La directora de la escuela reconoce que la comunidad ayuda al plantel cuando escasean los víveres. Si bien las familias que habitan el caserío no tienen en sus hogares neveras rebosantes de comida, las maestras, los padres y algunos vecinos suelen colaborar con modestas donaciones, como una pieza de pollo o algunos vegetales para la sopa del día, incluso un poco de sal y de condimentos, ingredientes que el CNAE no les facilita.

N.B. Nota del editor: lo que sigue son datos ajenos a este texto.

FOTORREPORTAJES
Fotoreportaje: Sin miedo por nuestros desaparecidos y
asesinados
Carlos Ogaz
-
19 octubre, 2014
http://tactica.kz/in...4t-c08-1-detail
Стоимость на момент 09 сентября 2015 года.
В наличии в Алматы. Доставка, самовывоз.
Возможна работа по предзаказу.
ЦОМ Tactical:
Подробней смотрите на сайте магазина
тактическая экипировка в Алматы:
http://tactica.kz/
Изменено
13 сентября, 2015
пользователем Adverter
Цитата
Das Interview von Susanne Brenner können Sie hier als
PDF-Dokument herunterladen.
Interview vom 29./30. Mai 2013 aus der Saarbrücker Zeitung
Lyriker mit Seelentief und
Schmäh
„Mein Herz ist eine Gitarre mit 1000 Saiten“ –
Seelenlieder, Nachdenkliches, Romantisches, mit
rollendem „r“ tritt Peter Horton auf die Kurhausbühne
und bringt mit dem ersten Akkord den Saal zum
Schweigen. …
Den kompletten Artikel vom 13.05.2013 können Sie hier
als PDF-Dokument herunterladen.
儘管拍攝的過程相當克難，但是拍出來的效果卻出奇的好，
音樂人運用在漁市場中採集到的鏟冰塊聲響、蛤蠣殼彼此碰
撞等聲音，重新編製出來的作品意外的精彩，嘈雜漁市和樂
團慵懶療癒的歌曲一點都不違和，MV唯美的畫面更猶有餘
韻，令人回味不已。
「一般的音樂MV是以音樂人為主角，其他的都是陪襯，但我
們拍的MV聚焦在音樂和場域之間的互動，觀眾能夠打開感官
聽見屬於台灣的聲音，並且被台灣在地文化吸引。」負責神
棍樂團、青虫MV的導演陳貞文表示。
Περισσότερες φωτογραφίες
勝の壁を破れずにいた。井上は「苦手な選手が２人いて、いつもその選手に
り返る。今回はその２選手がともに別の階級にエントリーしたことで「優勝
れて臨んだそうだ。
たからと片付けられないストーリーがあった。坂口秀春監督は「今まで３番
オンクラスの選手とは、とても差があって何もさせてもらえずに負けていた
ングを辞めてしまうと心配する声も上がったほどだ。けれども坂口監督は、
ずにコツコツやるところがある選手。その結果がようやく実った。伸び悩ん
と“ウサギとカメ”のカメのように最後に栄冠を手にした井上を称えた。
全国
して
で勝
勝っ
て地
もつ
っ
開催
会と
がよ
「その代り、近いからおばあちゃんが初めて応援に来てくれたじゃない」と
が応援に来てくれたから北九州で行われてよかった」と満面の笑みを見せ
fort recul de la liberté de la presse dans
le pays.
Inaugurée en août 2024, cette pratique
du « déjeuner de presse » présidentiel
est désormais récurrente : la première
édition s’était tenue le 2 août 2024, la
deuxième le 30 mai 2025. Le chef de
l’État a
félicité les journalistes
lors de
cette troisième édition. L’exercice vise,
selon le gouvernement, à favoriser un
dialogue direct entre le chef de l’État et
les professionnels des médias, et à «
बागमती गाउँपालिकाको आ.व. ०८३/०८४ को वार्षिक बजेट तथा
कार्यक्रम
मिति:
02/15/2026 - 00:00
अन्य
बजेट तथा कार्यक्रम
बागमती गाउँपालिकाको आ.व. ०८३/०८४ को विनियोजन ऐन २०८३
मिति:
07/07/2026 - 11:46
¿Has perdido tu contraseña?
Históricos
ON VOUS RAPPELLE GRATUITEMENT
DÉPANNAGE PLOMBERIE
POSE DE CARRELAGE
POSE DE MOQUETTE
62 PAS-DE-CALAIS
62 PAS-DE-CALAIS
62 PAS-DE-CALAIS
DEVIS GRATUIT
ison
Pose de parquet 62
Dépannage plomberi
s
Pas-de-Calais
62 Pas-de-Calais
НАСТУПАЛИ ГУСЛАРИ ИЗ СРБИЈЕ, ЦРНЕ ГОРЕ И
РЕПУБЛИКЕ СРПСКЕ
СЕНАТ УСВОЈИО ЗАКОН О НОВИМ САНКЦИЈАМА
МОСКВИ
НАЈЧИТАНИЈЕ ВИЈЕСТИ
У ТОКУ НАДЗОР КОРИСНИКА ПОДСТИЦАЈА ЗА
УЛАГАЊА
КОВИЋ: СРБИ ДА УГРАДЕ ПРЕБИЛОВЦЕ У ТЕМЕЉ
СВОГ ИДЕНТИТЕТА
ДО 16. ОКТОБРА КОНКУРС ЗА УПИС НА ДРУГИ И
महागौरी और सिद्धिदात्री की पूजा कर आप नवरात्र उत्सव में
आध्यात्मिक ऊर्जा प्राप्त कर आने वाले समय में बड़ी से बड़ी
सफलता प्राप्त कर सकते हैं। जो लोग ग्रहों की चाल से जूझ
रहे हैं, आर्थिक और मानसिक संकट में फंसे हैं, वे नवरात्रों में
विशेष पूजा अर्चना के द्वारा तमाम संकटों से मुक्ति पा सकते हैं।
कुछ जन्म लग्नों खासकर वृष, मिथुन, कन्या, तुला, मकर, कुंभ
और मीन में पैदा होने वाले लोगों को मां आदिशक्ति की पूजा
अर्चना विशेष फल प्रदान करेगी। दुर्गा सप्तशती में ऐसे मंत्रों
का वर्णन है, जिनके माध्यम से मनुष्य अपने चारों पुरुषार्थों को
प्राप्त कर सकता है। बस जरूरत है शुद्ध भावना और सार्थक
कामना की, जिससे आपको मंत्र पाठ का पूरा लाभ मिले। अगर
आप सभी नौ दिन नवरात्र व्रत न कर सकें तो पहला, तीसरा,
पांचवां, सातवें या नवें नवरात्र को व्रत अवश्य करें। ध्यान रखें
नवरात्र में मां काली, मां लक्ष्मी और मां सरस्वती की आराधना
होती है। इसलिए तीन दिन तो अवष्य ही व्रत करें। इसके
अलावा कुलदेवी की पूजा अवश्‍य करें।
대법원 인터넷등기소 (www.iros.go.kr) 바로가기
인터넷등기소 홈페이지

“Trabajamos con lo que tenemos”, dice Oriana. “¿Sabes por qué estoy desmenuzando el pollo? ¡Porque rinde más!” De pronto propone compartir las anotaciones que lleva en un cuaderno. Se lava las manos superficialmente y, con los dedos todavía húmedos, retira con cuidado algunos cubiertos y platos de un rincón para alcanzar la libreta, forrada delicadamente con papel rosado. “Programa de alimentación”, se lee en la cubierta. Las páginas revelan una caligrafía ordenada y buena ortografía. Oriana es una de las pocas madres escolarizadas en el grupo de representantes. “Yo soy bachiller, pero no quise seguir estudiando”.

En el cuaderno documenta un estricto control de cuanto ocurre en sus dominios. Apunta el menú del día y el número de alumnos que asistieron a la escuela. Lleva el registro como un diario, el relato día a día de la vida en la Concentración Estadal Rural Satuque. La primera página es un inventario del cargamento de alimentos que proporcionó el CNAE la última semana de septiembre:

Puente Maitana, 28 de septiembre de 2016

Estos fueron los alimentos que nos llegaron hoy:
 14 Arroz
 4 Caraotas
 4 Pollos
 1 Carne
 Papa, zanahoria, melón, lechosa, tomate, pimentón.

¿Son kilogramos o paquetes?

Kilogramos. Esa cantidad la tengo que rendir durante cinco días para todos los niños y también para las maestras, aunque en estos días no alcanzó la comida para las profesoras. Se puede ver cómo la situación empeora mientras avanza el año escolar. Ellos (así se refiere al CNAE) le dijeron a la directora que ahora debía rendir los alimentos por quince días. Hemos pasado cartas y peticiones para pedir más, pero la cosa sólo se pone más fea.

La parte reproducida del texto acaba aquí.